Conservative answer = 6.
Liberal answer = 234.
Video here
Note: you can also download this (as well as other conference videos) from the iTunes music store (it's free).
The short version (which doesn't do it justice - no pun intended) is that the author defines 5 pillars of morality. His research shows that liberals tend to base their morality much more heavily on two pillars: compassion and fairness.
On the other hand, conservatives tend to base their morality more evenly on all 5 pillars (I don't recall them all, but I think one is tradition).
This explains why liberals find it difficult to understand why conservatives disagree with them on some issues that appear "obvious" to them (liberals).
For example, consider the issue of gay marriage. When viewed strictly from the prism of compassion and fairness, why not support it? But when you throw in tradition as part of your morality, then the opposition becomes much more understandable.
Eric beat me to it. It's amazing what motivated people will read into an experiment in which people are asked to press "w" or "m" as fast as they can after seeing it on the screen.

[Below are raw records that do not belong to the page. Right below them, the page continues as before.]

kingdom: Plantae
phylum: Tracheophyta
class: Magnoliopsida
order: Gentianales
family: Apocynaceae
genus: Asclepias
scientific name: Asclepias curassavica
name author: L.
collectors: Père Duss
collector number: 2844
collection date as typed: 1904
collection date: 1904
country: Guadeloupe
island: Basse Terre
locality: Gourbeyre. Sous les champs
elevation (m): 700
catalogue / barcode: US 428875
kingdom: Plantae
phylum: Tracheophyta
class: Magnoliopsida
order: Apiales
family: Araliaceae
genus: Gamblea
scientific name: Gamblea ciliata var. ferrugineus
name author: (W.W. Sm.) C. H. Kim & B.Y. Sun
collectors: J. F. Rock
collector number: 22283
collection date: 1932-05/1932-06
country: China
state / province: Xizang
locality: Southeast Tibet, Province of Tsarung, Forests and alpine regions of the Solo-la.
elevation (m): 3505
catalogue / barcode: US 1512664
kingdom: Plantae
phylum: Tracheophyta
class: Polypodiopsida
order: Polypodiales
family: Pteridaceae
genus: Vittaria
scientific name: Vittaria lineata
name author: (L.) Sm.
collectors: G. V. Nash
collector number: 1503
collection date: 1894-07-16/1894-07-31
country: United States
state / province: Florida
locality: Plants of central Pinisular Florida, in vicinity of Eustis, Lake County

By the way, my friend’s dad went on to a long career as a CIA analyst.
If Orin is indeed looking to these comments for useful data, I’d suggest they indicate that Conservatives have no problem adapting to new information. Wednesday, when the question was claiming credit for the absence of terror attacks since 9/11, many of them seemed, if not unaware of, at least unconcerned with the logical defect in equating correlation with causation. But give them just a few days, and now they get it. :)
Who said that?
Not unless "knee-jerk liberal" is truly an accurate description.
Seriously, I suspect it's simply sampling error. In various accounts, there were either 7 or 9 "conservative" subjects. With a sample that size you expect that the sample average of any characteristic will probably be noticeably different than the average of the whole population.
The more interesting question is, how would the researchers have spun it if they'd drawn a sample of conservatives who happened to score above the liberals?
"A comparison was done of African-American college students to white college students. It was discovered that African-Americans have, on average, slightly thicker upper lips. Perhaps this explains why they have so much less economic success."
At least that African-Americans have less economic success is a, to some extent, an objectively verifiable fact and clearly is not something people are likely to prefer.